Der Blick auf die Deutschen als vermeintlich besonders fleißiges Völkchen ist nicht nur ein Vorurteil, sondern ein Vorvergangenheitsurteil. Ich möchte jetzt nicht von der Rente nach 45 Berufsjahren anfangen, sonst bekomme ich wieder waschkörbeweise böse Briefe. Aber spannend ist es schon, warum sich weit mehr als ein Viertel der Beschäftigten früher in die Rente verabschiedet.

Ich kann persönlich jeden Menschen verstehen, der andere Träume als Backstube, Baustelle, Büro und Behörde hegt. Nur: Irgendeiner muss den Spaß bezahlen. Das mag in Zeiten von Doppel-Wumms, „You’ll never walk ­alone“, Bazooka und ­Respekt in Vergessenheit geraten, aber sozial am Sozialstaat ist nicht, das Maximum herauszuholen.

Er war gedacht für Menschen, die es allein nicht schaffen, nicht für Gutverdiener, die noch all ihre Träume verwirklichen wollen. Vielleicht müssen wir grundsätzlich über das Arbeitsethos der Deutschen sprechen – was übrigens auch immer mehr Leute tun.

Geht es bei Work-Life-Balance nur noch um Freizeit?

Sie verdrehen die Augen, wenn junge Leute nach ihrer ersten 35-Stunden-Woche in den sozialen Netzwerken tränenüberströmt zusammenbrechen, weil sie nur 36.000 Euro Einstiegsgehalt und kümmerliche 30 Urlaubstage bekommen. Viele fragen sich, wer angesichts der verklärten Work-Life-Balance eigentlich noch an Arbeit denkt oder nur Freizeit meint.

Ökonomen zweifeln daran, ob eine Arbeitsgesellschaft, die auf Vollzeit gründet, in Teilzeit noch funktioniert – und ob sich manche nicht einen schlanken Fuß auf Kosten der Vollzeitler machen. Denn über das Steuersystem wird die Teilzeit von allen privilegiert. Sie war gedacht für Mütter und Väter, die ihre Kinder umsorgen, oder Menschen, die Verwandte pflegen, aber nicht für Müßiggänger, die ihre Hobbys pflegen und sich selbst umsorgen.
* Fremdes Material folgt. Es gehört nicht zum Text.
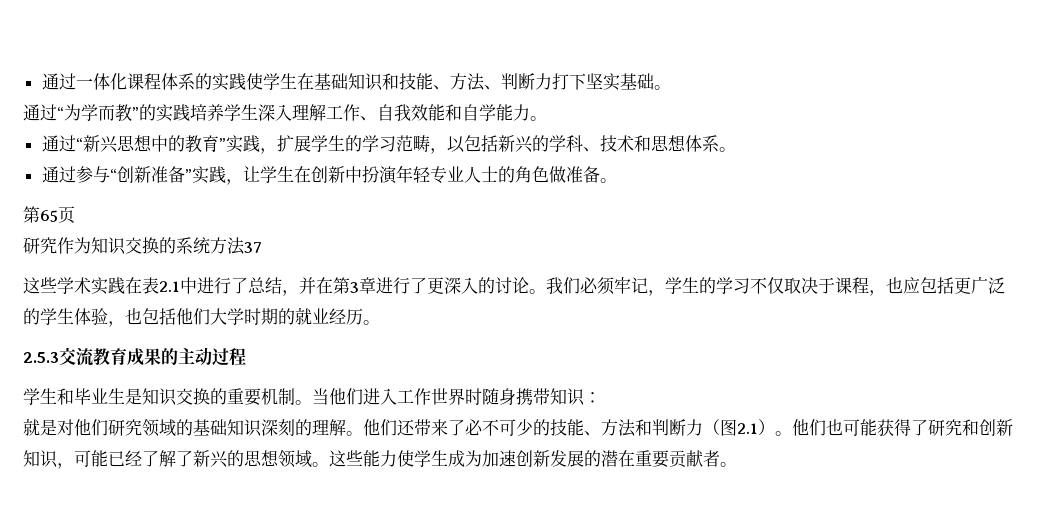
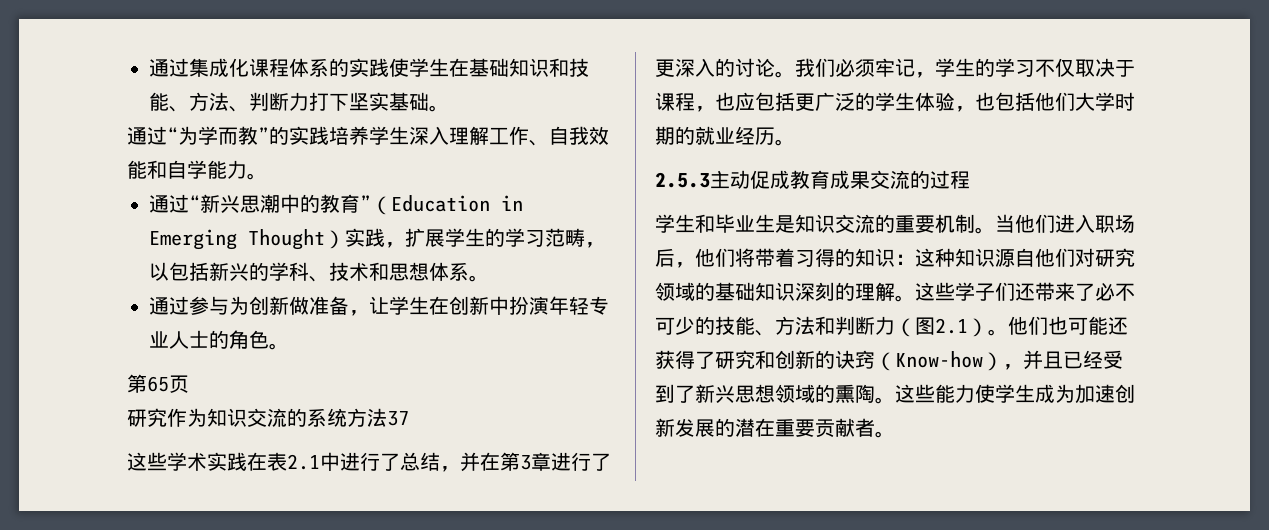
[41,73,110,90] 通过一体 -> [149,58,229,77] 通过集成
[133,135,152,152] 想 -> [260,194,280,213] 潮
(226, 144) none -> [371,195,523,215] [149,229,345,250] （Education in Emerging Thought）
[109,166,226,184] “创新准备”实践 -> [229,296,349,315] 为创新做准备
[548,166,600,183] 做准备 -> (269, 339) none
[142,237,159,254] 换 -> [267,408,287,427] 流
[59,347,94,366] 交流 -> [710,170,790,189] 主动促成
[161,347,212,365] 的主动 -> [870,170,930,189] 交流的
[193,388,210,405] 换 -> [855,214,875,233] 流
[397,388,601,406] [23,418,108,436] 工作世界时随身携带知识： // 就是对他们 -> [1095,215,1135,233] [655,248,1095,268] 职场后，他们将带着习得的知识：这种知识源自他们对
[363,419,380,436] 他 -> [915,282,995,301] 这些学子
(877, 427) none -> [1108,317,1128,335] 还
[23,450,244,469] 知识，可能已经了解了新兴的 -> [815,350,1123,371] [655,384,735,403] 的诀窍（Know-how），并且已经受到了新兴
(312, 459) none -> [815,384,875,403] 的熏陶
Irgendjemand muss die Arbeit erledigen – nur wer?

Die Arbeit im Laden wie im Land muss irgendjemand erledigen – und die Steuern irgendwer bezahlen. Die Krise, wenn alle auf Vier-Tage-Woche umstellen, möchte ich lieber nicht erleben. Schon jetzt haben wir in Deutschland eine seltsame Mischung gewählt, die Ökonomen toxisch finden. Laut OECD haben wir die geringste Jahresarbeitszeit, aber sind bei der Zahl der Urlaubs- und Feiertage weit oben.

Wenn einem Land, das jeden Tag seinen Fachkräftemangel beklagt, nichts Besseres als Frühverrentung und ein üppiges Bürgergeld einfällt, glaubt es an die Mär vom anstrengungslosen Wohlstand. Zuwanderung wird uns nicht erlösen. Zu glauben, Migranten würden für uns die Jobs erledigen, damit wir weniger und kürzer arbeiten, zeigt ein neokoloniales oder vordemokratisches Weltbild. Da schufteten auch Heerscharen, damit manche ein schönes Leben führen können.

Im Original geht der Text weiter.